Building Scalable Buried Interface for High‐Performance Perovskite Photovoltaic Devices
Min Yang, Zhenzhen Qin, Mengjiong Chen, Xuesong Lin, Xiangfeng Luan, Zhibin Yang, Liyuan Han, Yanbo Wang
Abstract
Abstract The quality of the buried interface plays a key role in achieving high‐performance perovskite solar cells (PSCs). However, it is challenging to guarantee its quality on a larger area, which is pivotal for the commercialization of PSCs. Here, a facile strategy is developed to modify the SnO 2 /perovskite buried interface by incorporating L‐Aspartic acid monosodium salt (ASP‐Na) into SnO 2 colloidal dispersion. ASP‐Na with multidentate ligands can coordinate with Sn to form stable dispersion, inhibiting the agglomeration of nanoparticles at the buried interface. In addition, the coordination between ASP‐Na and SnO 2 nanoparticles in turn promotes the uniform distribution of ASP‐Na, which facilitates the uniform and effective passivation of the buried defects.
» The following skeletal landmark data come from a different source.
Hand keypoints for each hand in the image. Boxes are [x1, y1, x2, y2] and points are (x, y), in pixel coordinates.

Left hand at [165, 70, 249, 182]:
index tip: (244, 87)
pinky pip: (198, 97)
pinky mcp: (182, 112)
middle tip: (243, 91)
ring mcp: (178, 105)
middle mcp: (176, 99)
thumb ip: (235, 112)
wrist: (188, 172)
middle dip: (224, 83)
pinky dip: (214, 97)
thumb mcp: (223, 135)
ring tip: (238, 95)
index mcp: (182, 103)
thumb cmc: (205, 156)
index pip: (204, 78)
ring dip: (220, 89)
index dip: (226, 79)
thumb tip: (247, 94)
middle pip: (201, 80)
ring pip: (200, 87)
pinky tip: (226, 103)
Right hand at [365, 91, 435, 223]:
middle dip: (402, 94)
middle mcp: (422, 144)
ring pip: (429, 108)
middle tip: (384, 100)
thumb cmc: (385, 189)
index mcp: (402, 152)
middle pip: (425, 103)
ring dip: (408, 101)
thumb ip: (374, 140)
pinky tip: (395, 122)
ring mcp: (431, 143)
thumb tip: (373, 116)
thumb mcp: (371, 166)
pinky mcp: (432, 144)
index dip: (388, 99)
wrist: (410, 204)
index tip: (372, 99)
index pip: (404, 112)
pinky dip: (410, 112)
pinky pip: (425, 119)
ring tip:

Consequently, the ASP‐Na treatment improves the device efficiency from 23.44% to 25.47% (certified 25.02%) with an aperture area of 0.0797 cm 2 without hysteresis and enhances the operation stability. The perovskite mini‐module achieves an efficiency of 20.11% with an aperture area of 18.30 cm 2 , demonstrating the potential of the strategy for scalability.